Far OT (was Re: Changing and checking timestamps for) remote (files)
by little (Curate) on Jul 03, 2002 at 23:29 UTC

    Sorry for beeing really far OT this time folks, but I think its an interesting problem, that could not be solved with perl as the only tool but where as always perl could be helpfull.

    There might occur a wrong information if a document you are fetching from a remote server will have an "old" content but proclaims to be just generated due to the fact that it was parsed and changed by the server or that it was newly generated due to the use of a content management system and for example a change in the layout that affected the document as well or even worse, the document does not exist at all, but is generated upon request from any datasource.

    No, I have no perl solution to this as a search for "Document last modified" or "Last Updated" will not assure to get any such info, especially if you also include files in other languages into your search.

    The only thing that I could think of would be "something like a webservice" via XMLRPC or alike, where a server will answer queries for a document URL with an appropriate

    <document mime-type=".." last-modified=".." content="dynamic" />
    But thats just an idea how to avoid conflicts with subjective and objective manipulation date of that document.

    The much more simpler approach would be to add an attribute for 'modified' or 'updated' to lets say a 'div' tag. So that for example if I'd visit any node on perlmonks.org it would carry its date with it, which it actually does, so easy to parse, but not always its wanted to have that date displayed. If for example you'd want to search through merlyn's webtechniques' columns it would be helpfull if he' have added such attribute to an article, which by the way gives the ability to mix "old" content and "newer" content, so its not necessary to research the old one again.

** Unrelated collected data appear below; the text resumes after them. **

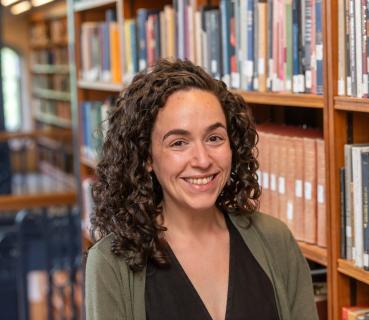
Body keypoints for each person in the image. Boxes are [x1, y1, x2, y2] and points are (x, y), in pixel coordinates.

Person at [85, 59, 318, 320]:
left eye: (214, 138)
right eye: (179, 143)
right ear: (147, 157)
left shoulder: (276, 241)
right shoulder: (110, 264)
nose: (203, 160)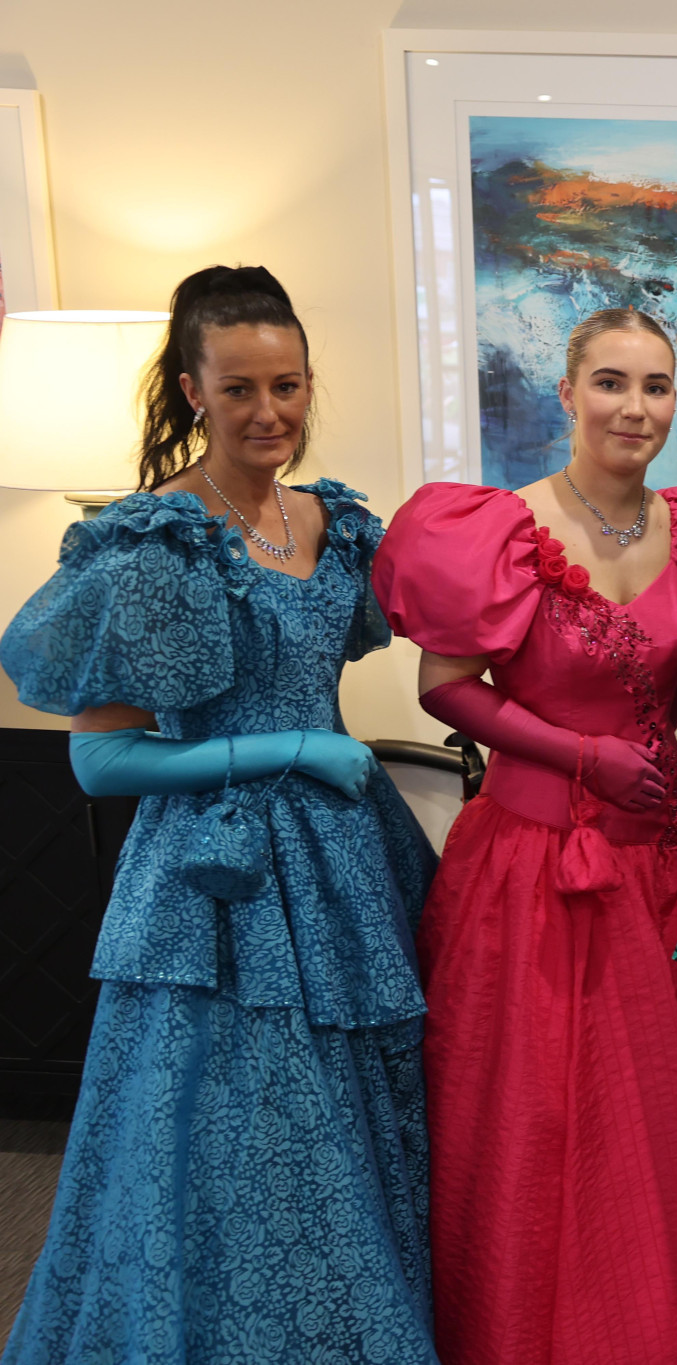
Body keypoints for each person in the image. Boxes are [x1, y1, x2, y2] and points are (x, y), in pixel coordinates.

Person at [0, 266, 437, 1364]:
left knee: (344, 1126)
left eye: (286, 385)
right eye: (238, 388)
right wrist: (287, 746)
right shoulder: (155, 545)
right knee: (232, 1136)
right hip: (212, 885)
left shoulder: (332, 524)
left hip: (339, 863)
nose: (268, 412)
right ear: (192, 388)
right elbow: (100, 762)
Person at [373, 308, 677, 1365]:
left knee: (640, 1125)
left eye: (655, 386)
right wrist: (582, 757)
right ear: (566, 394)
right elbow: (443, 689)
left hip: (654, 859)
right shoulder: (499, 526)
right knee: (530, 1122)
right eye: (610, 383)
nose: (635, 407)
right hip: (527, 866)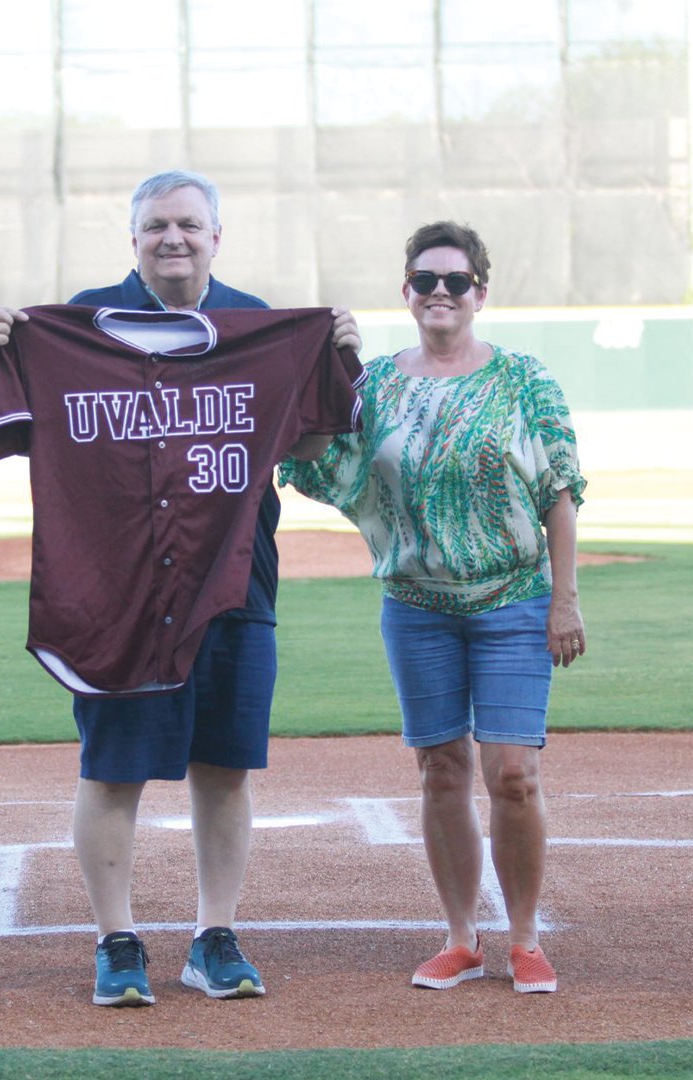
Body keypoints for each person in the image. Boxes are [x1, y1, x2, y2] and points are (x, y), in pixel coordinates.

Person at [0, 170, 363, 1007]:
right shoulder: (70, 328)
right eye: (156, 226)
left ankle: (212, 937)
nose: (173, 239)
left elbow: (319, 445)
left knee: (223, 766)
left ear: (216, 236)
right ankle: (117, 942)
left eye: (189, 224)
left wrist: (337, 352)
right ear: (134, 239)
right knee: (112, 767)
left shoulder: (257, 326)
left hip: (234, 580)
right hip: (112, 589)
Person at [280, 221, 587, 994]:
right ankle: (460, 936)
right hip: (417, 606)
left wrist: (565, 601)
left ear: (481, 293)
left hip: (514, 601)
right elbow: (320, 462)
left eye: (456, 281)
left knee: (512, 774)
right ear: (407, 293)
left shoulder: (523, 380)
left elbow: (559, 493)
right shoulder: (376, 384)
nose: (440, 293)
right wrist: (323, 369)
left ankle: (524, 939)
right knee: (442, 771)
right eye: (426, 281)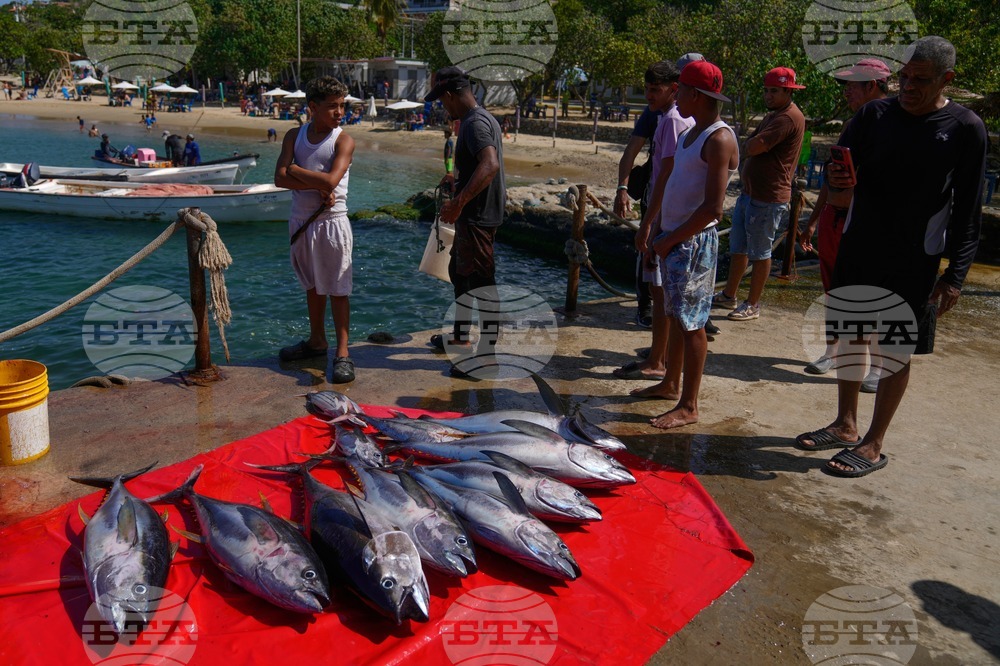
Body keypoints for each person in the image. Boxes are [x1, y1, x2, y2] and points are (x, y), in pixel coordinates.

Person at [795, 36, 987, 477]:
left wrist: (954, 275)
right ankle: (845, 424)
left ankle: (873, 442)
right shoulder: (873, 114)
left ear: (946, 79)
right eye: (903, 77)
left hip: (915, 256)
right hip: (860, 244)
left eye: (920, 80)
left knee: (894, 349)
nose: (909, 87)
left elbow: (968, 209)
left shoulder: (964, 128)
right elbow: (842, 172)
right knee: (848, 334)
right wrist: (838, 174)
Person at [645, 60, 739, 429]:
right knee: (675, 315)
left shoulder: (718, 137)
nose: (675, 95)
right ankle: (670, 384)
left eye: (680, 89)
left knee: (693, 324)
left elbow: (712, 209)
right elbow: (674, 184)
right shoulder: (690, 133)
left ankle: (689, 404)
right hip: (674, 239)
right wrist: (658, 227)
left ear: (696, 95)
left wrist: (671, 237)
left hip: (693, 242)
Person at [800, 58, 890, 389]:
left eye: (853, 85)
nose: (848, 91)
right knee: (835, 288)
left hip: (869, 222)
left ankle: (878, 366)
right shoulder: (853, 123)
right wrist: (812, 220)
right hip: (835, 217)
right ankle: (833, 350)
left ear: (873, 85)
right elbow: (833, 176)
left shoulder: (896, 124)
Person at [613, 58, 695, 387]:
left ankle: (659, 362)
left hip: (666, 216)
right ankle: (656, 357)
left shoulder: (673, 121)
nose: (649, 95)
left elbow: (667, 177)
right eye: (646, 89)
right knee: (657, 289)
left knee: (662, 292)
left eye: (655, 90)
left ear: (673, 90)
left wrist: (650, 223)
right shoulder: (667, 118)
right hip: (665, 214)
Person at [274, 76, 357, 383]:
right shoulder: (294, 135)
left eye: (342, 105)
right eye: (332, 106)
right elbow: (278, 179)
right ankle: (317, 341)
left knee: (338, 288)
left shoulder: (343, 140)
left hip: (331, 223)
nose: (339, 112)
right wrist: (314, 181)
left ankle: (343, 352)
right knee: (311, 284)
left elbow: (330, 181)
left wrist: (295, 169)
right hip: (301, 222)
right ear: (312, 107)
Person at [425, 66, 506, 380]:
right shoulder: (480, 119)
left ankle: (486, 357)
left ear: (449, 95)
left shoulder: (474, 124)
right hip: (475, 213)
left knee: (482, 284)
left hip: (478, 216)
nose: (443, 107)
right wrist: (456, 182)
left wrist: (458, 203)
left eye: (442, 101)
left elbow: (490, 164)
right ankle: (459, 334)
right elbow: (479, 167)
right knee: (458, 273)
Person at [714, 66, 806, 321]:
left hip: (768, 197)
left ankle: (753, 304)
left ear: (788, 91)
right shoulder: (775, 114)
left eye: (774, 91)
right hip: (751, 193)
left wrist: (748, 146)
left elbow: (754, 145)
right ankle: (729, 295)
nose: (768, 95)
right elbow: (750, 143)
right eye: (766, 90)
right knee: (739, 248)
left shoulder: (787, 117)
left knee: (760, 252)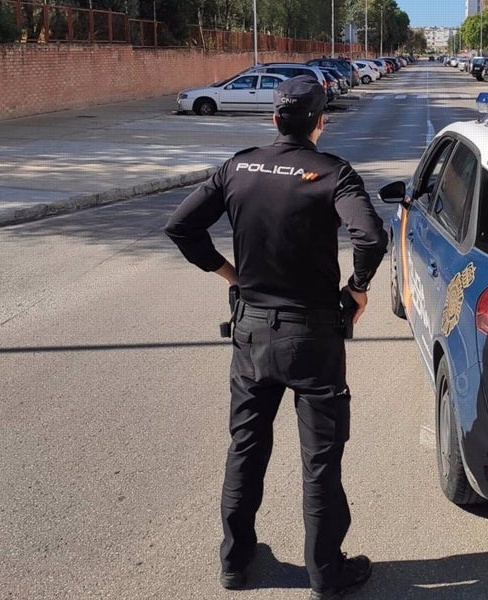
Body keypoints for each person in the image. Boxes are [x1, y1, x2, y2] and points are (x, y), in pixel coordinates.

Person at [165, 75, 387, 599]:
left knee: (245, 445)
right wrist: (356, 290)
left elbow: (180, 226)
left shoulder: (238, 166)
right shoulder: (334, 173)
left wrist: (231, 275)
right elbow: (371, 237)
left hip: (251, 333)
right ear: (320, 121)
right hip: (312, 337)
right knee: (320, 459)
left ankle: (236, 562)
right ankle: (325, 574)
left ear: (273, 119)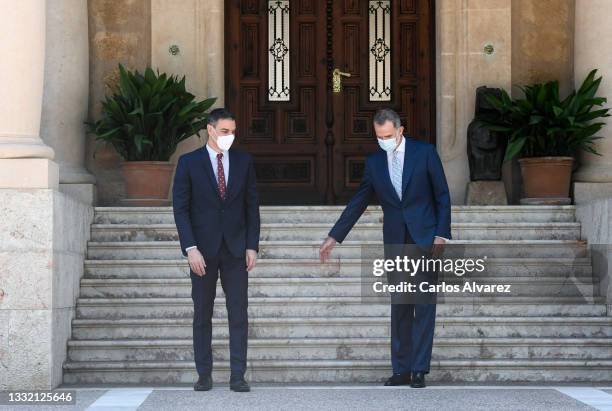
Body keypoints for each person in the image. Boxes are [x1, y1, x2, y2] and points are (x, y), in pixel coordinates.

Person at [319, 108, 451, 388]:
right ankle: (401, 369)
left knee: (423, 304)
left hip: (425, 236)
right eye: (379, 137)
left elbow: (442, 195)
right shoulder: (375, 162)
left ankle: (419, 370)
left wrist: (441, 235)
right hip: (395, 239)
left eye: (388, 136)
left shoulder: (424, 152)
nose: (384, 141)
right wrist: (334, 236)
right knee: (400, 304)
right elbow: (359, 200)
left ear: (400, 131)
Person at [172, 108, 260, 392]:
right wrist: (190, 248)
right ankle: (204, 375)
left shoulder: (244, 161)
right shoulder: (188, 163)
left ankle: (238, 376)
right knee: (202, 314)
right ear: (210, 130)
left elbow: (251, 207)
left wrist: (252, 245)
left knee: (239, 314)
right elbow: (181, 209)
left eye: (233, 132)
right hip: (202, 251)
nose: (229, 137)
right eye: (224, 131)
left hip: (235, 249)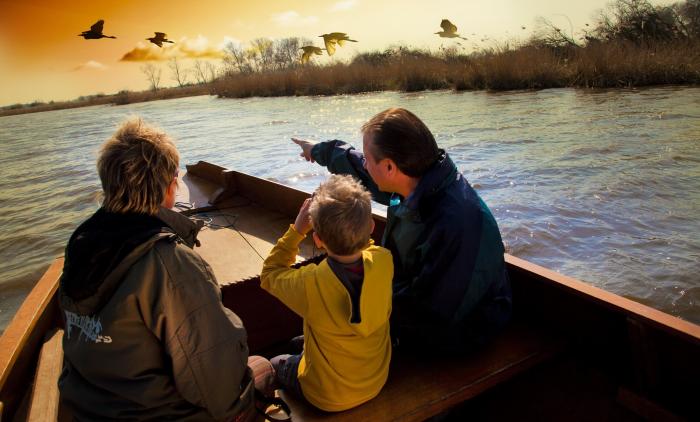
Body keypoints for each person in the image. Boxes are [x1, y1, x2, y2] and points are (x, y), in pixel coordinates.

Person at [58, 117, 273, 421]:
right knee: (264, 365)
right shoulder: (170, 263)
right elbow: (219, 385)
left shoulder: (82, 242)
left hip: (89, 408)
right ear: (170, 184)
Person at [292, 107, 512, 354]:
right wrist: (318, 150)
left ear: (389, 168)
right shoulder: (419, 178)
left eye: (368, 157)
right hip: (415, 300)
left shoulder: (456, 224)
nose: (365, 163)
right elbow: (361, 168)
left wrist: (348, 318)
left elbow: (429, 312)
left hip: (461, 333)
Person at [260, 175, 393, 412]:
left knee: (272, 362)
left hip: (325, 397)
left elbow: (270, 273)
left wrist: (297, 230)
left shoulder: (310, 282)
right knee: (297, 342)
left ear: (318, 240)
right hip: (375, 381)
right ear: (371, 227)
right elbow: (369, 247)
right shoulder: (384, 260)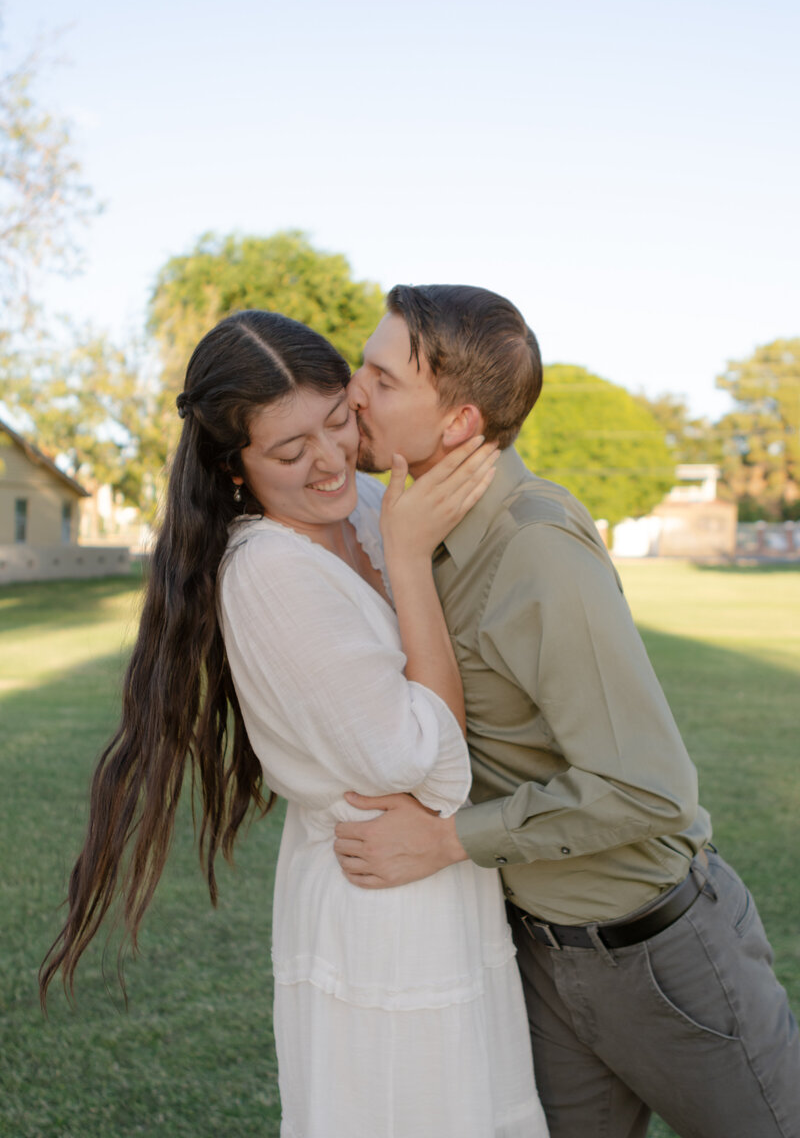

A small example to get to the end:

    <div id="article" lastmodified="20-02-1989" tmfmt="dd-mm-YYYY"> <p>paragraph ...</p> </div> <div id="article" lastmodified="23-04-1996" tmfmt="dd-mm-YYYY"> <p>paragraph ...</p> </div>
    Ok, I'm also aware that PM might be the wrong place for such ideas :-) I just try to give my part to make it a better world ;-)

    I really would like to get others ideas or opinions about this - or if I didn't see an already existant solution, please point me to it.

    Have a nice day
    All decision is left to your taste

      There might occur a wrong information if a document you are fetching from a remote server will have an "old" content but proclaims to be just generated due to the fact that it was parsed and changed by the server or that it was newly generated due to the use of a content management system and for example a change in the layout that affected the document as well or even worse, the document does not exist at all, but is generated upon request from any datasource.

      I'm not 100% clear on what you think the problem is. If you're trying to detect whether a remote server is presenting new content for a page, and are beging foiled by automatically generated timestamps in headers or footers (or elsewhere on the page), and you really, really need to know if content has changed, then I see two options for you.

      First, write page-specific processing code that strips out the dynamic parts. Then, compute an MD5 hash on what's left. If that hash hasn't changed since the last time you looked, you don't have new content.

      The other approach is to do use Algorithm::Diff to do a diff, then try to get smart (perhaps on a page by page basis) about what differences you really care about. For examaple, if the text fragments that differ look like dates or times, ignore them.